◆ Goal of the exercise
Leave the pictures out and write out exactly the lines from the top of the entries through the line containing "left shoulder: (70, 400)".

Dataset excerpts:
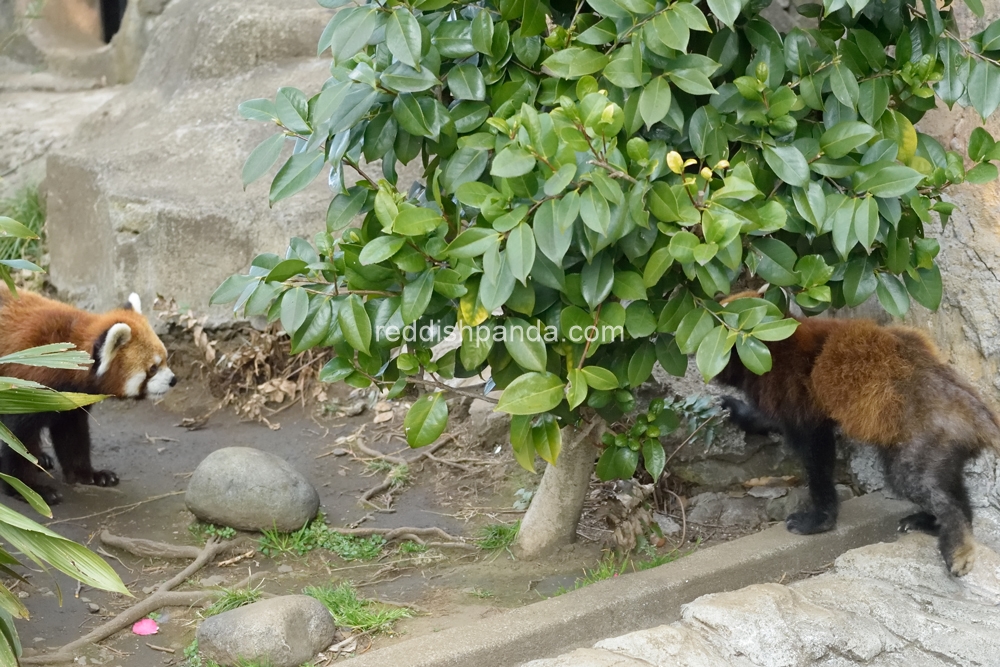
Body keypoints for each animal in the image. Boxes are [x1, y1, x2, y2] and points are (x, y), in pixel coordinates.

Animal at [0, 288, 176, 506]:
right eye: (152, 368)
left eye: (165, 360)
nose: (173, 380)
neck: (64, 359)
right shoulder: (27, 384)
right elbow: (17, 439)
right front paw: (28, 488)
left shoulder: (70, 400)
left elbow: (73, 436)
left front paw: (90, 475)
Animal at [716, 294, 996, 576]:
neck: (770, 346)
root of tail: (974, 409)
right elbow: (769, 419)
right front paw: (738, 411)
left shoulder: (799, 401)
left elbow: (817, 462)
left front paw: (819, 519)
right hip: (944, 450)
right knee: (952, 489)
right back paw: (933, 523)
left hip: (922, 443)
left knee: (923, 487)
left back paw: (958, 546)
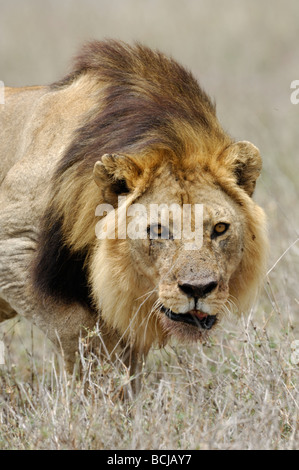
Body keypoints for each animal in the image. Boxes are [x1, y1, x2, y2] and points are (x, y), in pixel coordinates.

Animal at [0, 40, 270, 382]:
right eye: (159, 230)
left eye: (220, 229)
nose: (198, 289)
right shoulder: (12, 247)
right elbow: (85, 335)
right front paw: (96, 390)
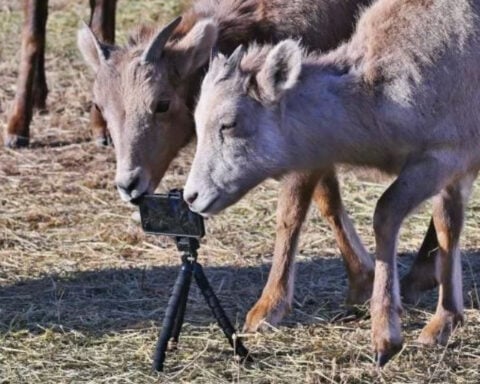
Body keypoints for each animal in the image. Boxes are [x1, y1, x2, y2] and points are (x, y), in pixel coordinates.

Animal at [78, 0, 438, 332]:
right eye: (101, 107)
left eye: (162, 103)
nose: (129, 184)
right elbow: (329, 202)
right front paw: (360, 282)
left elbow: (290, 216)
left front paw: (267, 309)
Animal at [185, 0, 480, 366]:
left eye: (229, 123)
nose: (192, 196)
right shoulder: (452, 172)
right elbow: (448, 228)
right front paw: (443, 324)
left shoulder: (442, 159)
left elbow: (387, 214)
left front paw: (386, 339)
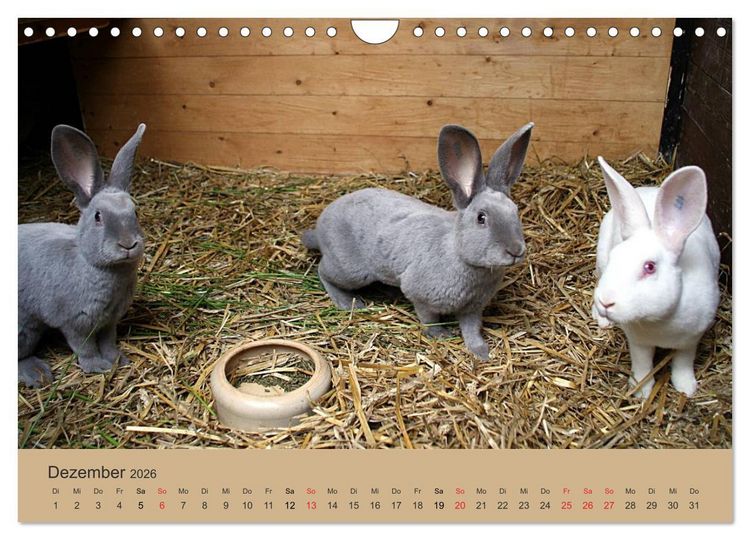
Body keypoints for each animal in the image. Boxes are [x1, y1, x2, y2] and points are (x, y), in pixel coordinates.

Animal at [18, 123, 147, 387]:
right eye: (98, 217)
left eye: (135, 213)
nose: (128, 244)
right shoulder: (74, 322)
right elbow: (84, 347)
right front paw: (98, 367)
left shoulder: (109, 321)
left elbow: (108, 342)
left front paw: (118, 360)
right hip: (23, 328)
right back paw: (37, 373)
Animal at [302, 123, 534, 359]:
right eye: (481, 218)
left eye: (515, 211)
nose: (516, 250)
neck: (458, 252)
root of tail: (320, 227)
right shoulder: (421, 297)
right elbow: (429, 319)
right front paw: (441, 335)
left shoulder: (473, 309)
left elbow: (472, 329)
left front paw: (481, 352)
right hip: (350, 271)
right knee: (323, 271)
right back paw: (347, 302)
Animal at [592, 157, 720, 398]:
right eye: (616, 256)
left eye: (649, 267)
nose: (606, 302)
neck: (658, 322)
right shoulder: (638, 342)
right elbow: (642, 365)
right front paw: (641, 390)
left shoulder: (691, 340)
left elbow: (683, 363)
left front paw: (686, 388)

◆ Solution
Body keypoints for each animal in the image. Boxes are [x1, y1, x2, y2] and points are (x, y), in pixel coordinates.

Animal at [0, 288, 176, 506]:
right eye: (152, 368)
left eye: (165, 360)
nose: (173, 380)
neck: (64, 359)
right shoulder: (27, 384)
right elbow: (17, 439)
right front paw: (28, 488)
left shoulder: (70, 400)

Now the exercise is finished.